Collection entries
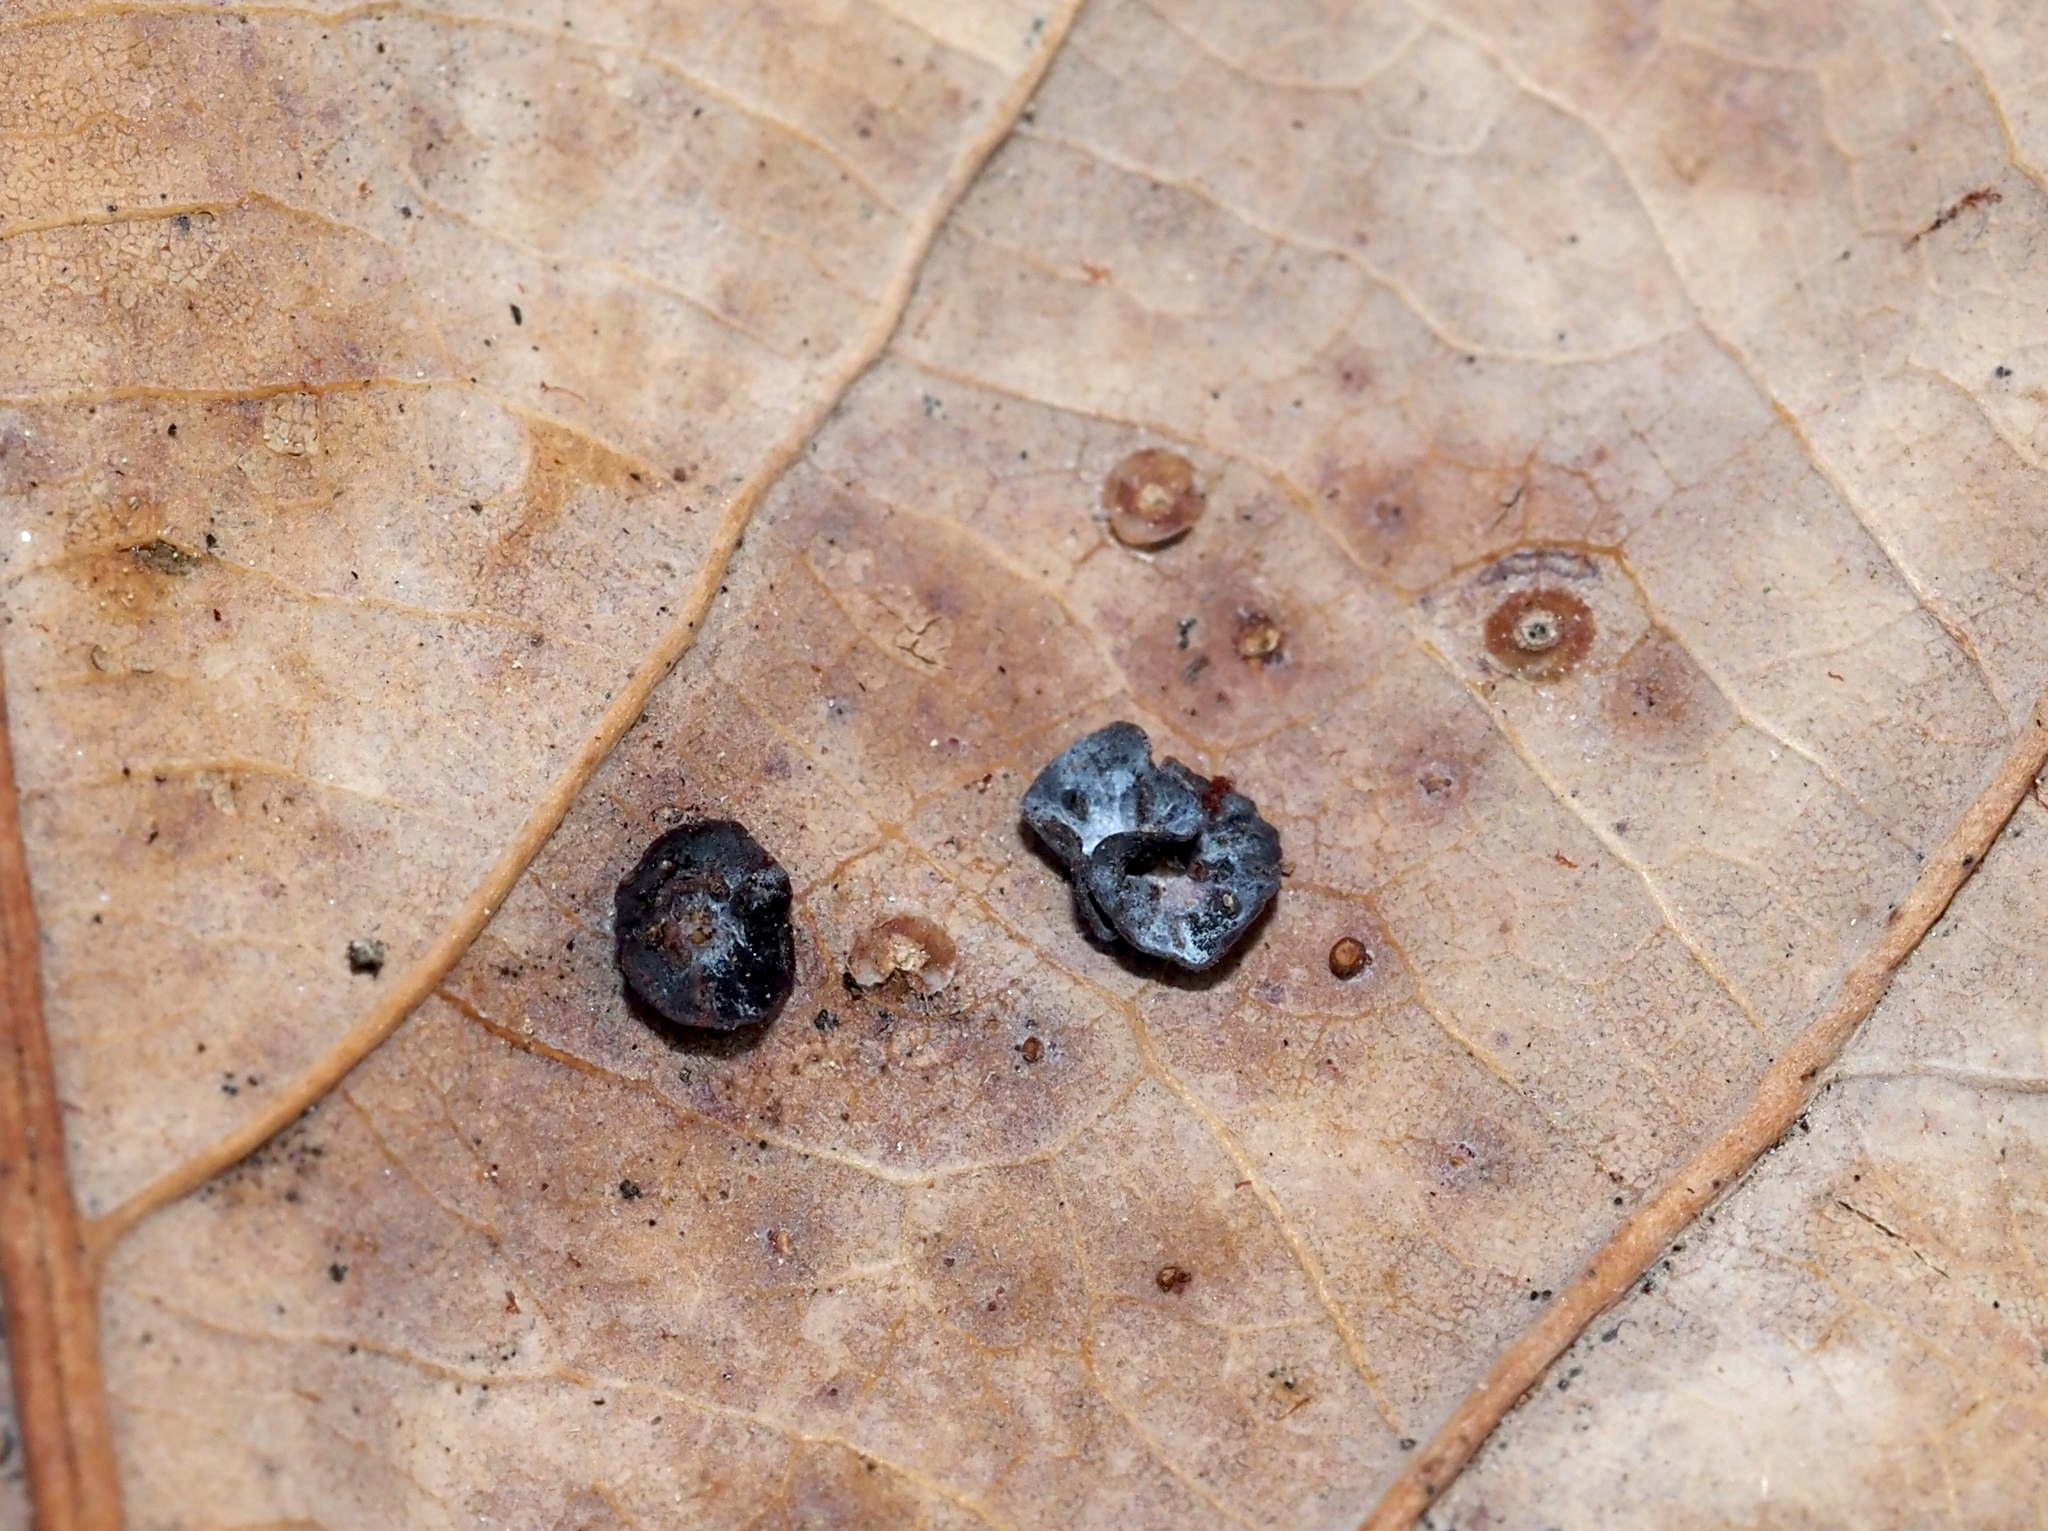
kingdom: Animalia
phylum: Arthropoda
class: Insecta
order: Hymenoptera
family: Cynipidae
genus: Phylloteras
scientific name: Phylloteras poculum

### WHAT YOU WILL DO
Copy out the lines of the material above word for word, leaving the pictures out of your answer.

### CORRECT RESPONSE
kingdom: Animalia
phylum: Arthropoda
class: Insecta
order: Hymenoptera
family: Cynipidae
genus: Phylloteras
scientific name: Phylloteras poculum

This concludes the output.